● **Selected text**:
——————————
0 Design: msg.parts description of usage
Hiroyasu Nishiyama edited this page 2017-09-20 22:50:50 +09:00
This file contains invisible Unicode characters

This file contains invisible Unicode characters that are indistinguishable to humans but may be processed differently by a computer. If you think that this is intentional, you can safely ignore this warning. Use the Escape button to reveal them.

The split/join node currently use msg.parts as a way of passing meta data about the various part pieces of a message so they may be joined again successfully later.

It has been pointed out that there are many clever things that could be done in between splitting and re-joining the messages, such as filtering unwanted parts, inserting extra parts, and letting other nodes either produce pre-split data (such as file in, tcp in, and potentially several more). As such it makes sense to document the existing parts object, and it's current expected usage, so that enhancements can be discussed and incorporated as required.

Existing msg.parts object

The following sub-properties exists

name type mandatory description
type string yes Either string, buffer, array, or object
id string yes unique id for this set of parts (for example based on original _msgid), to allow for interleaved messages to be rejoined.
index number yes an index of the number of parts starting from 0
count number no total number of parts in the set. Typically known for simple splits, unknown for most streams, though a count may be added to files once reading is complete.
ch string/array no the data used to split/join the message. Either a String, for example "\n", or an Array of bytes: [1,2,3], ["0x0a","0x0d"]. (Only present if the message was split using this value; not present for fixed-length splits).
key string no the key used as the property name within the joined object. (Only present if object was split)
len number no split length of array, string or buffer. (Only present if array, string or buffer was split into fixed lengths)
parts object no push down stack of previous parts objects to allow nested splits to be handled.

Current Join behaviour

The msg is currently considered complete if

  • msg.parts.index >= msg.parts.count
  • however if msg.parts.count == 0 or is undefined then no output is sent.
  • msg.complete exists (is set to any value)
——————————
● **Required work**:
1. Translate into Spanish this sentence from the msg.parts design page: "It has been pointed out that there are many clever things that could be done in between splitting and re-joining the messages, such as filtering unwanted parts, inserting extra parts, and letting other nodes either produce pre-split data (such as file in, tcp in, and potentially several more)."
2. The msg.parts design page has a table of sub-properties. List the ones it marks as not mandatory.
3. Go on with the msg.parts design page, starting after its last line.
——————————
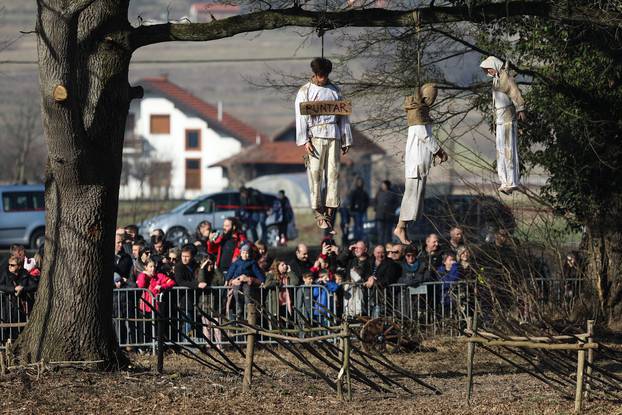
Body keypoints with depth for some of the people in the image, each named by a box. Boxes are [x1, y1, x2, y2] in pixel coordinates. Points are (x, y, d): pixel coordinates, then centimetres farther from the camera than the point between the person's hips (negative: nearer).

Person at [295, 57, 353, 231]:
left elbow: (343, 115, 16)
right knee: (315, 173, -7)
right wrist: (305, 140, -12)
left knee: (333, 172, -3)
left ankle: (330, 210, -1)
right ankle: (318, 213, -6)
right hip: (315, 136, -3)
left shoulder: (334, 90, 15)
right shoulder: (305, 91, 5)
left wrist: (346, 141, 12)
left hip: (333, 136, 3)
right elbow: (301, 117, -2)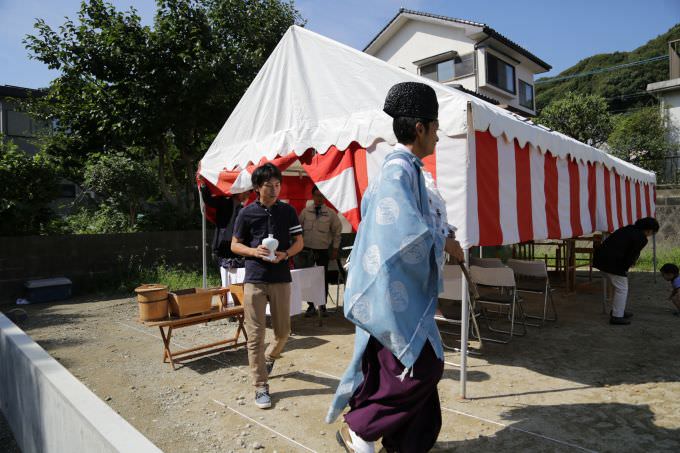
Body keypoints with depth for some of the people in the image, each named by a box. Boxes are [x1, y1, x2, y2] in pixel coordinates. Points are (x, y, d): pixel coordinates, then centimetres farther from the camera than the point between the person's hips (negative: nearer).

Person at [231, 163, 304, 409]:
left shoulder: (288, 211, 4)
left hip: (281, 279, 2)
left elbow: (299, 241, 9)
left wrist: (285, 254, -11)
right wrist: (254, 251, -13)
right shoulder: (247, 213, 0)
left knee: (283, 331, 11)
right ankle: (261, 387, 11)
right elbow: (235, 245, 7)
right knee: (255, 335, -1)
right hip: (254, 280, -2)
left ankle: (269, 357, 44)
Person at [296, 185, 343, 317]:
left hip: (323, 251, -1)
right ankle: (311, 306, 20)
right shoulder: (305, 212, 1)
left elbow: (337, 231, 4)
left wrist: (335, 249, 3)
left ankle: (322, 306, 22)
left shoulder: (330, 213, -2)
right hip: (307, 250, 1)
——————————
● **Per-task outputs**:
1. Se ha señalado que hay muchas cosas ingeniosas que podrían hacerse entre la división y la reunión de los mensajes, como filtrar las partes no deseadas, insertar partes adicionales y permitir que otros nodos produzcan datos ya divididos (como file in, tcp in y potencialmente varios más).

2. count, ch, key, len, parts

3.
  • after an optional timeout from the first part to arrive

Having popped any pushed msg.parts.parts back up to msg.parts the completed msg is then output.


Discussion

What the current behaviour allows is that the join can be manipulated by changing msg.parts.count (or msg.complete) on any of the intermediate parts. For example the join can be ended early by saying it is now complete - or extra items inserted by just adding to the the count so the existing join doesn't complete.

However - while this makes sense for strings and objects - may need some thinking about for consequences for arrays as currently we try to preserve order in the array. So what does removing or inserting mean in this context - or rather what should the behaviour actually be.

Proposal: optional list-like representation

The msg.parts is adequate tool for doing list-like operations with a Node-RED flow. For example, filtering messages in a message stream or inserting messages to a message stream is useful for handling messages with some relation. However, changing message counts of a message stream needs sotring whole messages in the stream then changing msg.parts.count and msg.parts.index. For short streams, this should never be a problem. However, for long streams keeping and changing all messages in a message stream may raise problems such as increased memory usage or delay in messages.

So as a optional representation of msg.parts, we propose following linked list representation:

name type mandatory description
next string yes msg.id of next message

Either parts.count and parts.index, or parts.next can be used at the same time. Insertion or deletion of messages with list-like representation can be implemented by keeping smaller number of messages.

Selection of old array-like representation or list-like representation should be selected by producer nodes. Conversion nodes between two representations considered to be useful.

DCJ comment - looking at the list of proposed nodes - none currently would need this idea in order to be implemented successfully. Typically nodes will have to work in one of two ways.

1. message sequence - one at a time. As each message arrives it is processed - the parts can then be manipulated - eg insert extra by incrementing index and count, etc. or
2. message group - chunk at a time. The whole group needs to have arrived before being sorted / sliced etc - at which point the parts can be re-generated before sending on the burst.

Proposed New Nodes

Chunk node

A function that divides input messages into multiple sequences of messages. It can be used to group together a series of inputs into a "chunk" for further processing. An overlap can be specified so (for example) the last reading in one chunk will also be the first reading in the next chunk.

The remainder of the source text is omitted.